The Daily Escape:
Floating Village in Lan Ha Bay, North Vietnam – photo by Son Tong
Nobody knows what the final shape of the GOP tax plan will be, but we can see the financial implications of the current bill. Jill Schlesinger has a handy quick and dirty look at who benefits from the proposed cuts posted on her web site. Of the expected $1.5 trillion in tax cuts, only 15.2% will be for individuals. Schlesinger’s conclusion is that Republicans mainly want to help corporations:
- $1 trillion will accrue to Corporations and Pass-through businesses
- $228 billion accrues to Individuals
- $172 billion accrues to Estates
Of the GOP’s $1.5 trillion government handout, corporations get two-thirds. Pass-through businesses are S-Corporations, LLCs, partnerships and sole proprietors. About 95% of businesses fall into this category. Many of these are professional service organizations (lawyers, doctors, accountants, consultants and architects) who otherwise are wealthy individuals, and those infamous hedge funds.
Estates will receive a Republican tax handout that is nearly as large as that provided to individuals. Today, roughly 5,000 people pay estate taxes under current law, but about 3,200 Americans would not have to pay the estate tax next year if the Republican tax bill is passed.
Think about that: 5000 individuals will split up $172 billion in tax relief due to Trump’s largesse!! In 2000, 52,000 estates had to pay the tax. Now it is down to 5,000.

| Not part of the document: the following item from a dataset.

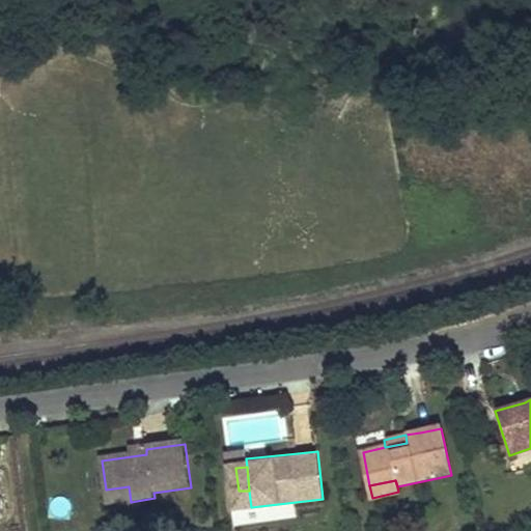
[(129,486),(106,490),(108,504),(131,502),(129,486)]
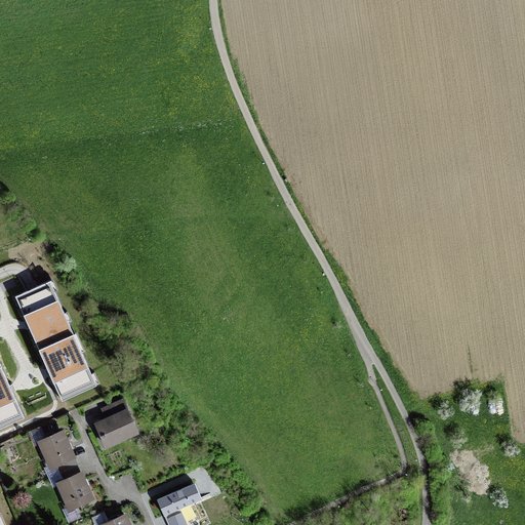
[(52,282),(16,297),(29,324),(49,371),(63,402),(97,387),(52,282)]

Individuals include everyone who files a tax return. But even here, the WaPo says that the wealthy will do better:
Households with annual incomes over $1 million would see their after-tax incomes increase by 3.2%, 16 times the percentage increase for any income group in the bottom half of the income distribution. . . . (The disparity in average tax cuts measured in dollars would be even larger.)
About 45% of cost of the bill’s tax cuts would go to households with incomes above $500,000 (fewer than 1% of filers). About 38% of the bill’s cost would go to tax cuts for households with incomes over $1 million (about 3 out of every 1,000 filers).

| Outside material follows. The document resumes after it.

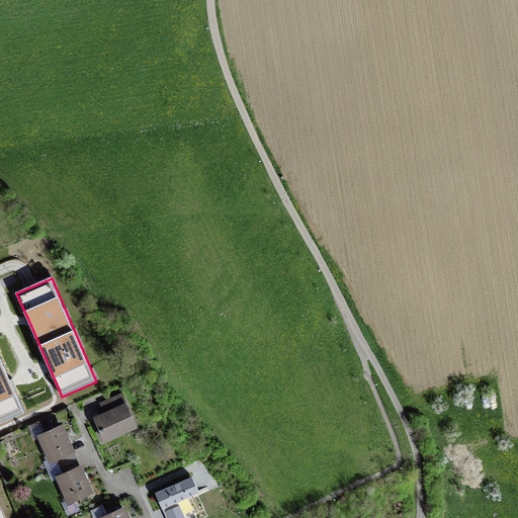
[(0,423),(23,413),(10,383),(0,359),(0,423)]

What should the response of Democrats be? Democrats are correct in saying that the Republican plan is tilted too much toward the ultra-wealthy. They propose tilting it more toward the middle class.
Bruce Bartlett was a domestic policy adviser to Ronald Reagan and a Treasury official under George H. W. Bush. Bartlett says that Dems:
Should counter with a $1.5 trillion infrastructure plan and no tax cuts for anyone.
Bartlett points out that since the Clinton administration, Dems have tried to show fiscal responsibility, supporting tax increases and spending cuts. Meanwhile, Republicans abandoned any pretense of concern for the deficit, as their new budget shows.
Bartlett argues that a big infrastructure program will provide a payback for decades to come, just as Eisenhower’s highway program did. Importantly, he points out that building infrastructure will create vastly more jobs than any kind of tax cut, especially given the Republican proposal that largely benefits the wealthy, while providing no incentives for job creation or investment.
The Congressional Budget Office (CBO) has routinely provided estimates to Congress showing that direct spending by government on infrastructure has a bigger multiplier effect on economic growth than any tax cut. Their February 2015 report showed that purchases of goods and services by the federal government raises GDP by as much as $2.50 for every $1 spent.
The report also says that a temporary tax cut for the wealthy, such as Republicans are now proposing, would create at most 60 cents of GDP for every $1 of foregone revenue. Corporate tax cuts are the worst, creating 40 cents of GDP for every $1 of revenue loss.
Our government is starved for revenue. This is not the time to even consider a tax cut for the wealthiest.
A true conservative tax policy would raise taxes to balance the budget, reduce deficits and debt, while investing in basic infrastructure, education, job training, research, technology and other drivers of growth.
That is the kind of conservatism we should get behind.